Inconsistent behavior between public-ipv6 annotations and public-ipv6 cli option

dvgt commented 8 months ago

Expected Behavior

The node annotation flannel.alpha.coreos.com/public-ipv6 or flannel.alpha.coreos.com/public-ipv6-overwrite (if set), should have the same impact as setting the --public-ipv6 option of the flanneld binary.

Current Behavior

When setting one or both annotations to a specific address and not specifying the --public-ipv6 cli option, the external address used by flannel seems to always be the first address of the interface which also has the address from the annotations.
When using the --public-ipv6 cli option, the external address used by flannel is always the address given by the cli option.

Possible Solution

Steps to Reproduce (for bugs)

Setup a dual-stack cluster with at least two nodes (we use rancher RKE2) using canal as network plugin.

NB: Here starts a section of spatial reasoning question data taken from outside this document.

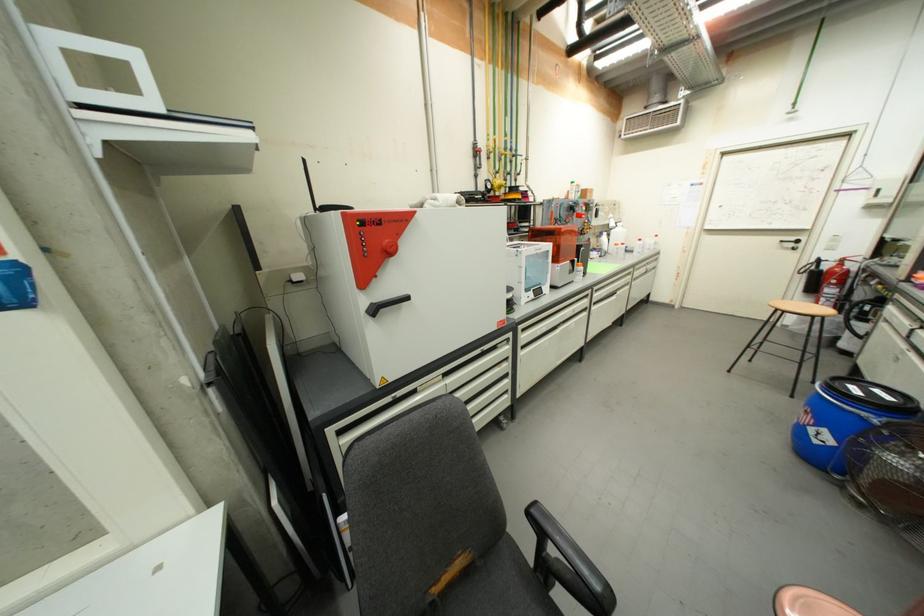
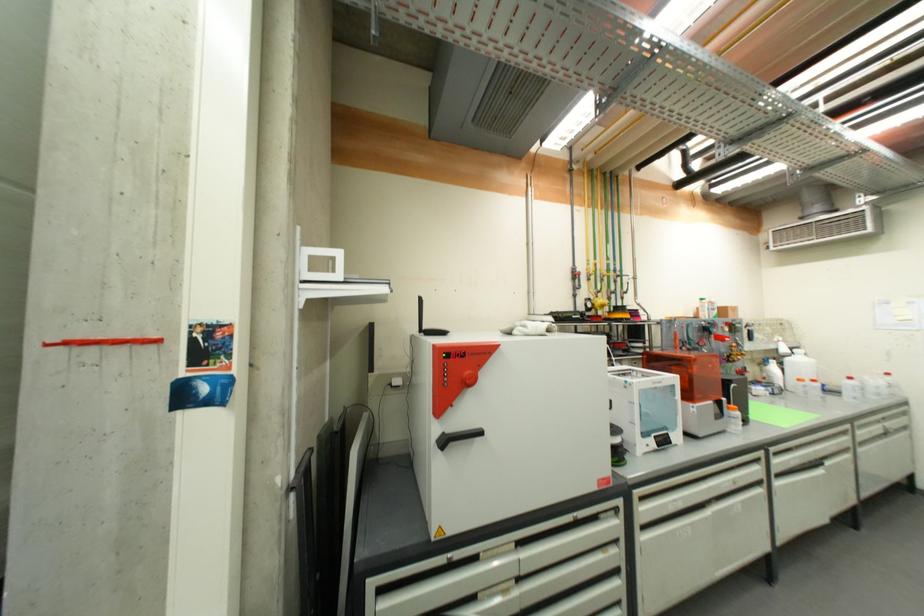
Where in the second image is the point corresponding to point 578,325 from the first image?

(745, 507)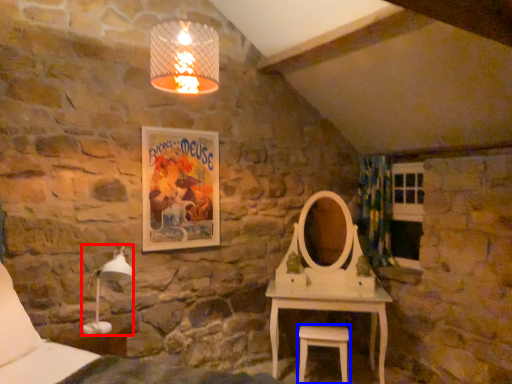
Question: Which of the following is the farthest to the observer, table lamp (highlighted by a red box) or stool (highlighted by a blue box)?

Choices:
 (A) table lamp
 (B) stool

Answer: (B)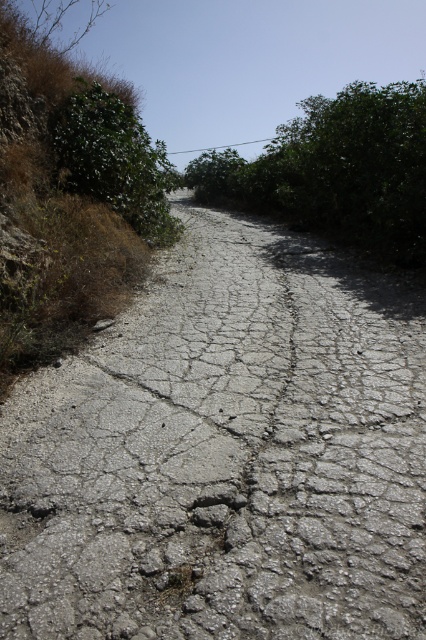
You are a delivery robot with a width of 1.2 meters. You need to navigate through the cracked concrete road at center to deliver a package. The green leafy bush at upper left is blocking part of the road. Can you pass through the remaining clear space on the road?

The cracked concrete road at center is wider than the green leafy bush at upper left. Subtracting the width of the bush from the road, the remaining clear space is still larger than the robot width of 1.2 meters. Therefore, the robot can pass through the remaining clear space on the cracked concrete road at center.

You are a hiker who wants to take a photo of the green leafy bush at center and the green leafy bush at upper left. Which one should you stand closer to in order to capture both bushes in the frame without moving the camera?

You should stand closer to the green leafy bush at upper left because it is shorter than the green leafy bush at center, allowing both to be in the frame when positioned appropriately.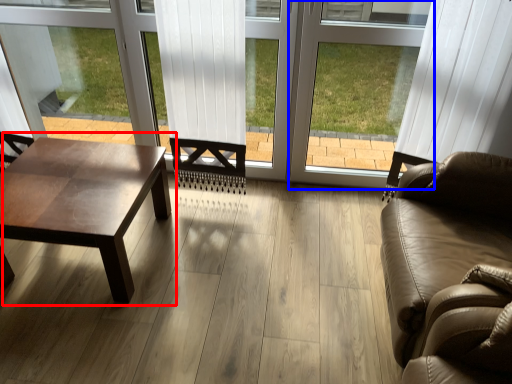
Question: Which object appears farthest to the camera in this image, coffee table (highlighted by a red box) or window frame (highlighted by a blue box)?

Choices:
 (A) coffee table
 (B) window frame

Answer: (B)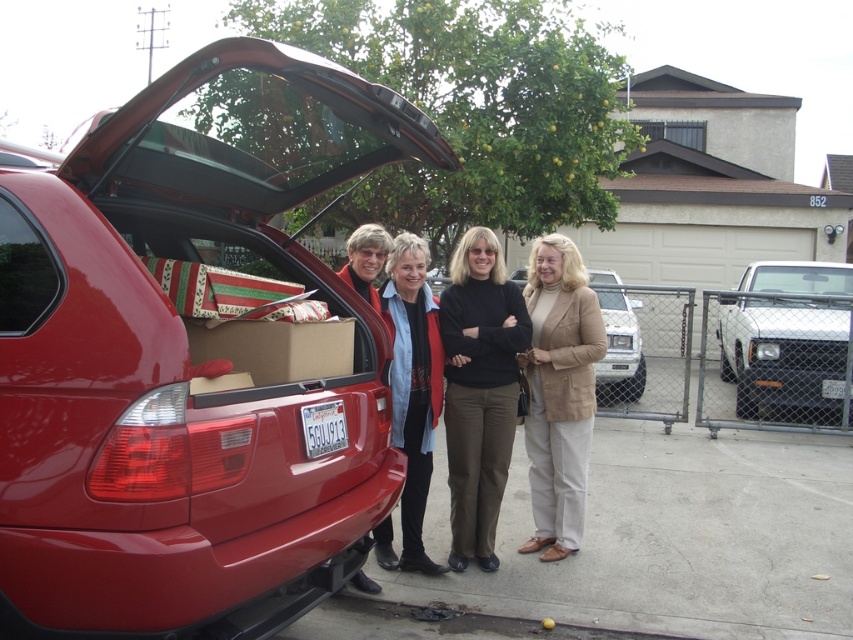
Is point (776, 264) closer to viewer compared to point (432, 438)?

That is False.

This screenshot has height=640, width=853. Identify the location of black glossy truck at right. (787, 339).

Locate an element on the screen. The height and width of the screenshot is (640, 853). black glossy truck at right is located at coordinates (787, 339).

The height and width of the screenshot is (640, 853). What do you see at coordinates (560, 392) in the screenshot? I see `beige fabric jacket at center` at bounding box center [560, 392].

Consider the image. Can you confirm if beige fabric jacket at center is bigger than matte red jacket at center?

No.

The height and width of the screenshot is (640, 853). In order to click on beige fabric jacket at center in this screenshot , I will do `click(560, 392)`.

Is point (579, 419) positioned after point (640, 356)?

No.

Is point (544, 545) farther from camera compared to point (608, 342)?

No.

You are a GUI agent. You are given a task and a screenshot of the screen. Output one action in this format:
    pyautogui.click(x=<x>, y=<y>)
    Task: Click on the beige fabric jacket at center
    This screenshot has height=640, width=853.
    Given the screenshot: What is the action you would take?
    pyautogui.click(x=560, y=392)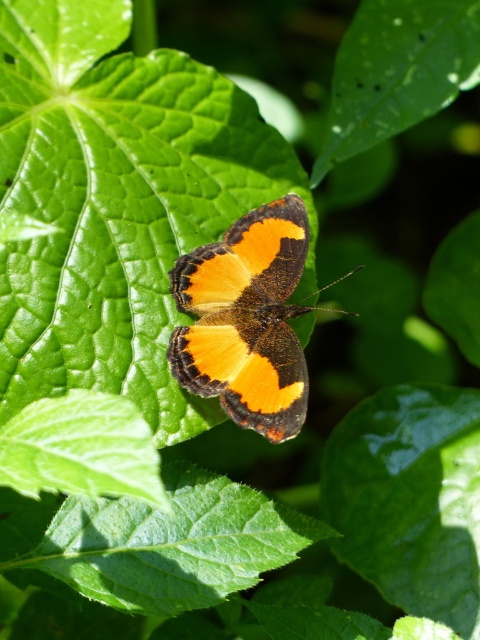
You are an entomologist observing the butterfly and its environment. You notice two leaves in the scene. Which leaf is wider, the green smooth leaf at center or the glossy green leaf at upper center?

The green smooth leaf at center is wider than the glossy green leaf at upper center according to the description.

You are an entomologist observing the butterfly in the scene. You notice a point marked at coordinates (x=158, y=541). Which object does this point correspond to?

The point at coordinates (x=158, y=541) corresponds to the green smooth leaf at center.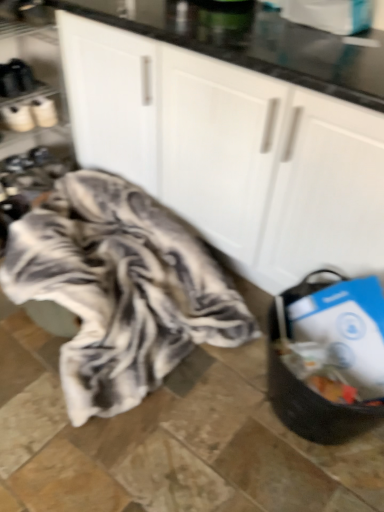
Question: In the image, is fluffy white blanket at center positioned in front of or behind black matte shoe rack at left?

Choices:
 (A) behind
 (B) front

Answer: (B)

Question: Does point (104, 225) appear closer or farther from the camera than point (49, 58)?

Choices:
 (A) closer
 (B) farther

Answer: (A)

Question: Which of these objects is positioned closest to the white matte cabinet at center?

Choices:
 (A) fluffy white blanket at center
 (B) black matte shoe rack at left

Answer: (A)

Question: Estimate the real-world distances between objects in this image. Which object is closer to the black matte shoe rack at left?

Choices:
 (A) fluffy white blanket at center
 (B) white matte cabinet at center

Answer: (A)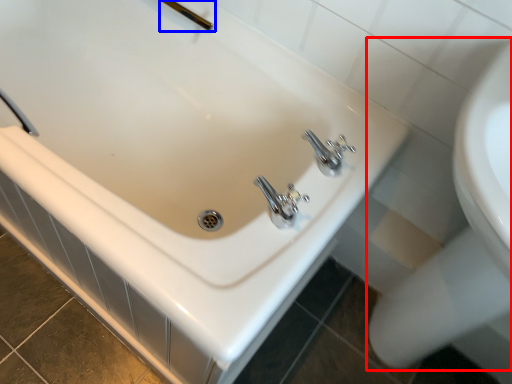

Example config for a master node (/etc/rancher/rke2/config.yaml):

server: https://10.50.147.218:9345
container-runtime-endpoint: /run/containerd/containerd.sock
write-kubeconfig: /etc/rancher/rke2/rke2.yaml
write-kubeconfig-mode: 0644
debug: False
tls-san:
  - 10.50.147.218
  - 2001:x:x:x:x:x:x:218
data-dir: /var/lib/rancher/rke2
cluster-cidr: 10.44.0.0/16,2001:x:x:y::/108
service-cidr: 10.43.0.0/16,2001:x:x:z::/112
service-node-port-range: 30000-32767
cluster-dns: 10.43.0.10
cluster-domain: cluster.local
node-name: master-node
node-external-ip: 10.50.147.218,2001:x:x:x:x:x:x:218
node-ip: 10.50.147.218,2001:x:x:x:x:x:x:218
node-taint:
  - node-role.kubernetes.io/etcd=true:NoExecute
selinux: False
disable:
  - rke2-ingress-nginx
disable-cloud-controller: False
etcd-expose-metrics: True
etcd-disable-snapshots: False
etcd-snapshot-name: etcd-snapshot
etcd-snapshot-schedule-cron: 0 */1 * * *
etcd-snapshot-retention: 12
etcd-snapshot-dir: /var/lib/rancher/rke2/server/db/snapshots
kube-apiserver-arg:
  - kubelet-preferred-address-types=InternalIP,ExternalIP,Hostname
  - disable-admission-plugins=AlwaysPullImages
  - authorization-mode=Node,RBAC enable-admission-plugins=NamespaceLifecycle,LimitRanger,ServiceAccount,DefaultStorageClass,DefaultTolerationSeconds,MutatingAdmissionWebhook,ValidatingAdmissionWebhook,ResourceQuota,NodeRestriction,Priority,TaintNodesByCondition,PersistentVolumeClaimResize
kube-controller-manager-arg:
  - node-cidr-mask-size-ipv4=24
  - node-cidr-mask-size-ipv6=116
disable-scheduler: False
kubelet-arg:
  - fail-swap-on=true
  - max-pods=110
disable-kube-proxy: False
cni: canal

Example config for a worker node (/etc/rancher/rke2/config.yaml)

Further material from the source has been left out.